Subsequent traditions would more clearly articulate the links between
writing technology and authority. For example, coffin texts dating back
to Fifth Dynasty Egypt (ca. 2500 BCE) under Pharaoh Asosi prominently
display the following saying: "their officials (magistrates) rise for
you and their scribes who are on their mats before you tremble for you."<4>
The close relation between officials and scribes glimpsed here points
to an important historical truth about the nature of power in ancient
Egyptian society: hieroglyphic technology was an obscure and complex field
of knowledge, and the relatively few who had mastered it played a fundamental
role in governing.
When the alphabet, a new epistemic technology, was introduced in ancient
Greece, the mythic account of its origins further emphasized its ties
to executive authority. As Marshall McLuhan observes,
The Greek
myth about the alphabet was that Cadmus, reputedly the king who introduced
the phonetic letters into Greece, sowed the dragon's teeth, and they sprang
up armed men. Like any other myth, this one capsulates a prolonged process
into a flashing insight. The alphabet meant power and authority and control
of military structures at a distance.... That the power of letters as
agents of aggressive order and precision should be expressed as extensions
of the dragon's teeth is natural and fitting.<5>
The particular convergence
of technology and power that interests me here, that of print and royal
authority in early sixteenth-century England, also generated a myth or
two. In this essay I briefly examine these myths in light of the more
complex historical reality of the King's Printer, Richard Pynson, who
was employed by Henry VIII in the early years of his reign.
Notes
(click note number to return to text):
1. The Substance of Civilization: Materials and Human
History from the Stone Age to the Age of Silicon (New York: Arcade
Publishing, 1998), p. 33.
2. C.B.F. Walker, Reading the Past: Cuneiform
(Berkeley: University of California Press, 1987), p. 40.

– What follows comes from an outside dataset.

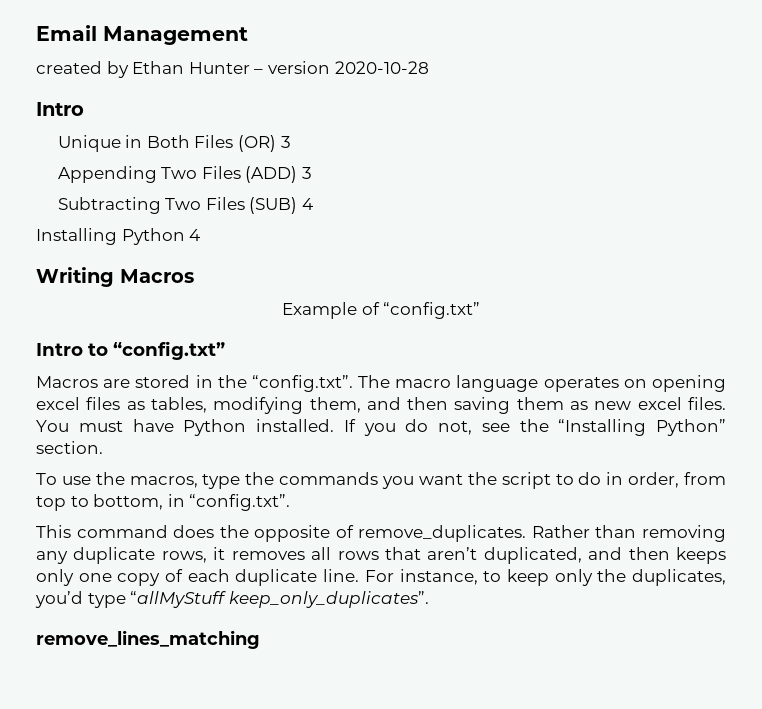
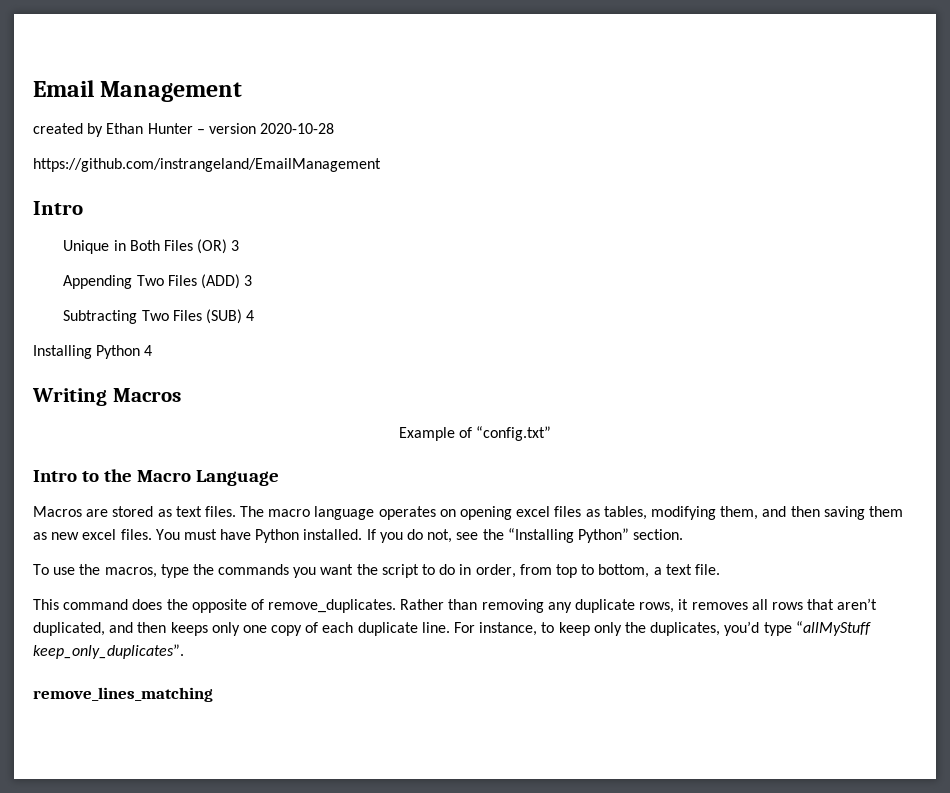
(429, 67) none -> [33,158,381,172] // https://github.com/instrangeland/EmailManagement
[113,341,225,360] “config.txt” -> [103,469,279,486] the Macro Language
[195,375,353,392] in the “config.txt”. -> [157,506,236,517] as text files.
[167,494,291,511] in “config.txt”. -> [653,564,720,575] a text file.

3. Quoted in Samuel Noah Kramer, Sumerian Mythology:
A Study of Spiritual and Literary Achievement in the Third Millennium
BC (Philadelphia: University of Pennsylvania Press, 19772), p. 70.
4. Allesandro Roccati, "Scribes," in The Egyptians,
ed. Sirgio Donadoni (Chicago: University of Chicago Press, 1997), pp.
61-86; p. 66.
5. Understanding Media: The Extensions of Man
(New York: The New American Library, Inc., 1964), pp. 85-6.